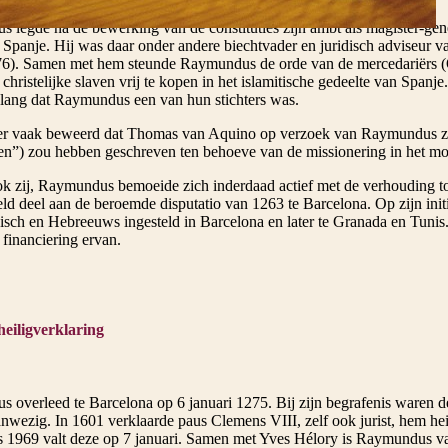
legde na de bewerking van de constituties zijn ambt als magister-gener
r Spanje. Hij was daar onder andere biechtvader en juridisch adviseur 
6). Samen met hem steunde Raymundus de orde van de mercedariërs (
christelijke slaven vrij te kopen in het islamitische gedeelte van Spanje.
t lang dat Raymundus een van hun stichters was.
 er vaak beweerd dat Thomas van Aquino op verzoek van Raymundus zi
en”) zou hebben geschreven ten behoeve van de missionering in het mo
ok zij, Raymundus bemoeide zich inderdaad actief met de verhouding t
ld deel aan de beroemde disputatio van 1263 te Barcelona. Op zijn init
isch en Hebreeuws ingesteld in Barcelona en later te Granada en Tunis
 financiering ervan.
eiligverklaring
 overleed te Barcelona op 6 januari 1275. Bij zijn begrafenis waren 
anwezig. In 1601 verklaarde paus Clemens VIII, zelf ook jurist, hem hei
s 1969 valt deze op 7 januari. Samen met Yves Hélory is Raymundus va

• Problem requirements: Filter the listing for the word "Spanje" and copy each line that has it.

• Answer box:
r Spanje. Hij was daar onder andere biechtvader en juridisch adviseur 
christelijke slaven vrij te kopen in het islamitische gedeelte van Spanje.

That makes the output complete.